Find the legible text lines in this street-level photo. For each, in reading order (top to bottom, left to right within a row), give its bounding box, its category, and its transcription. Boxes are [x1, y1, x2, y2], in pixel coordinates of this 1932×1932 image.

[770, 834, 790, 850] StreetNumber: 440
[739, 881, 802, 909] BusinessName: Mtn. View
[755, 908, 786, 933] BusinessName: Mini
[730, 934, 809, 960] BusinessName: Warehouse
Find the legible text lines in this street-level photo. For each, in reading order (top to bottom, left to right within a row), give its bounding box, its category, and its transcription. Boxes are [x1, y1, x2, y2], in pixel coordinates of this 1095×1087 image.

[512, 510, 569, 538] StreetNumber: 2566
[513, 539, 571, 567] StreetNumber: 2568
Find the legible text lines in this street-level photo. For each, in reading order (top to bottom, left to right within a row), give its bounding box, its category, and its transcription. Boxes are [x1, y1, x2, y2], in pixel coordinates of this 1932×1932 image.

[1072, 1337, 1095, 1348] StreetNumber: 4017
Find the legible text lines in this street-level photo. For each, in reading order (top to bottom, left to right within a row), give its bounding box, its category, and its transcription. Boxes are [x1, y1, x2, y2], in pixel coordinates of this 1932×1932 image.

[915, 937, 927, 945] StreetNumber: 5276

[What is asked] Rewrite every line of the listing above as one numbered list, leaving out the blank lines.

[Task output]
1. Find the legible text lines in this street-level photo. For each, in reading order (top to bottom, left to right within a row), give its bounding box, its category, and its transcription. Boxes are [x1, y1, x2, y2], in pixel coordinates of this 1932×1932 image.
2. [770, 834, 790, 850] StreetNumber: 440
3. [739, 881, 802, 909] BusinessName: Mtn. View
4. [755, 908, 786, 933] BusinessName: Mini
5. [730, 934, 809, 960] BusinessName: Warehouse
6. Find the legible text lines in this street-level photo. For each, in reading order (top to bottom, left to right within a row), give its bounding box, its category, and its transcription. Boxes are [x1, y1, x2, y2], in pixel coordinates of this 1095×1087 image.
7. [512, 510, 569, 538] StreetNumber: 2566
8. [513, 539, 571, 567] StreetNumber: 2568
9. Find the legible text lines in this street-level photo. For each, in reading order (top to bottom, left to right within a row), give its bounding box, its category, and its transcription. Boxes are [x1, y1, x2, y2], in pixel coordinates of this 1932×1932 image.
10. [1072, 1337, 1095, 1348] StreetNumber: 4017
11. Find the legible text lines in this street-level photo. For each, in reading order (top to bottom, left to right within a row), give its bounding box, its category, and its transcription. Boxes are [x1, y1, x2, y2], in pixel coordinates of this 1932×1932 image.
12. [915, 937, 927, 945] StreetNumber: 5276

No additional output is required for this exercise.